| EXERCISE GOAL |
Write out every one of the lines below without changing anything, and leave the pictures out of your answer.

(Text data extracted from the pages)
+ + + + + + +
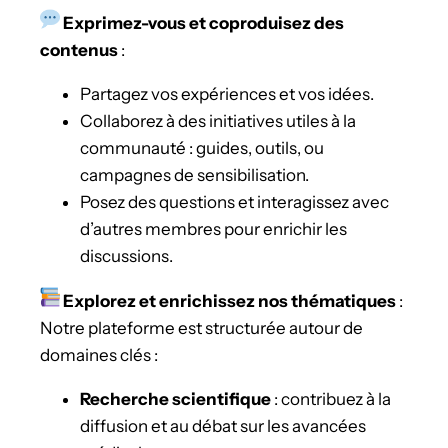
Exprimez-vous et coproduisez des
contenus
:
Partagez vos expériences et vos idées.
Collaborez à des initiatives utiles à la
communauté : guides, outils, ou
campagnes de sensibilisation.
Posez des questions et interagissez avec
d’autres membres pour enrichir les
discussions.
Explorez et enrichissez nos thématiques
:
Notre plateforme est structurée autour de
domaines clés :
Recherche scientifique
: contribuez à la
diffusion et au débat sur les avancées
+ + + + + + +
| EXERCISE RESPONSE |
Exprimez-vous et coproduisez des
contenus
:
Partagez vos expériences et vos idées.
Collaborez à des initiatives utiles à la
communauté : guides, outils, ou
campagnes de sensibilisation.
Posez des questions et interagissez avec
d’autres membres pour enrichir les
discussions.
Explorez et enrichissez nos thématiques
:
Notre plateforme est structurée autour de
domaines clés :
Recherche scientifique
: contribuez à la
diffusion et au débat sur les avancées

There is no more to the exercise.